Tedavi istirahat ve beslenme ile desteklenmeli
Zatürre tedavisi yapılırken hastaya ait risk faktörleri ve zatürrenin ağırlığını gösteren faktörler göz önüne alınarak hastaneye yatış veya evde tedavi kararının alınabildiğinin altını çizen Dr. Esra Sönmez, “Olası etkene göre kültürde üreme beklemeden tedavi başlanır. Bakteriyel zatürrede antibiyotikler, viral zatürrede antiviraller, mantar zatürresinde antifungaller tedavinin temelini oluşturur. Uygun tedavinin gecikmeden başlanması ise hayat kurtarır. Yatak istirahati, ateş düşürücüler ve ağrı kesiciler, öksürük kesici ilaçlar, solunum yetmezliği gelişmiş ise oksijen tedavisi, ateşli süreçte vücudun kaybettiği sıvının yerine konulması, vitaminden zengin yüksek kalorili diyet ile tedavi desteklenmeli” uyarısında bulundu.
Hasta kişiyle yakın temasta bulunulmamalı, maske takılmalı
Damlacık saçılması sonucu solunum yoluyla alınan zatürre etkenleri için en önemli korunma yolunun hasta kişiyle yakın teması azaltmak ve maske takmak olduğunu belirten Göğüs Hastalıkları Uzmanı Dr. Esra Sönmez, “Dengeli, düzenli beslenmek, sigara içmemek, vitamin ve mineralleri düzenli almak gibi önlemler hastalığın ortaya çıkmasında koruyucu bir etkiye sahip” dedi.
Risk grubunda olanlar aşı yaptırmalı
Zatürre aşısını sağlıklı 2-65 yaş arası kişilerin yaptırmasına gerek olmadığını hatırlatan Dr.

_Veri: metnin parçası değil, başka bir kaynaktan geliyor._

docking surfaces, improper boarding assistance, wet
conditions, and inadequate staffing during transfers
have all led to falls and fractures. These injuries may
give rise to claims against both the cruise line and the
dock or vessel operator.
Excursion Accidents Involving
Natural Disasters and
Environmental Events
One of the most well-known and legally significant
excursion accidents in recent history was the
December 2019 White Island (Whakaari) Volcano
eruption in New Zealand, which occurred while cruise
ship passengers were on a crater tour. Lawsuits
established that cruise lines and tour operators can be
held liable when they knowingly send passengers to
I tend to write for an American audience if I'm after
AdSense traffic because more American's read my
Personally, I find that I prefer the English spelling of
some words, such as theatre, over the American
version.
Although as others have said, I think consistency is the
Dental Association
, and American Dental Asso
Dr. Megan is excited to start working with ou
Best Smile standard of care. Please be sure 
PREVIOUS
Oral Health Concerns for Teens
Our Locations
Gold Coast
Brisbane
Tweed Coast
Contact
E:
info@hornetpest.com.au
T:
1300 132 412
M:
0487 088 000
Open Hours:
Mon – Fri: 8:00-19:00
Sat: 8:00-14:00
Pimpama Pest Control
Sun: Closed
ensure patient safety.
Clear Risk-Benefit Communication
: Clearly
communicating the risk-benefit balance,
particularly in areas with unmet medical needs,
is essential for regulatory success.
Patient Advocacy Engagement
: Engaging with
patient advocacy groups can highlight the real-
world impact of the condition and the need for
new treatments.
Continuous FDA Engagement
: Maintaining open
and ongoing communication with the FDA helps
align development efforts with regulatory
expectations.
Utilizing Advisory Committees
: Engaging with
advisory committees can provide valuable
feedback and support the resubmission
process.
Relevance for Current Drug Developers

Esra Sönmez, “Ancak risk grubunda olanlar, yani 2 yaşından küçük çocuklar ve 65 yaşın üzeri yetişkinler, kalp-damar hastalığı veya kronik akciğer hastalığı bulunanlar, diyabetikler, siroz hastaları, dalağı işlev görmeyen veya alınmış hastalar, kronik böbrek yetmezliği olanlar, organ nakli olanlar, lenfoma/multipl miyelom hastaları, kanser hastaları, kemoterapi ve/veya radyoterapi görenler, AIDS’li hastalar, huzurevlerinde yaşayanlar zatürre aşısı yaptırmalı” diye konuştu.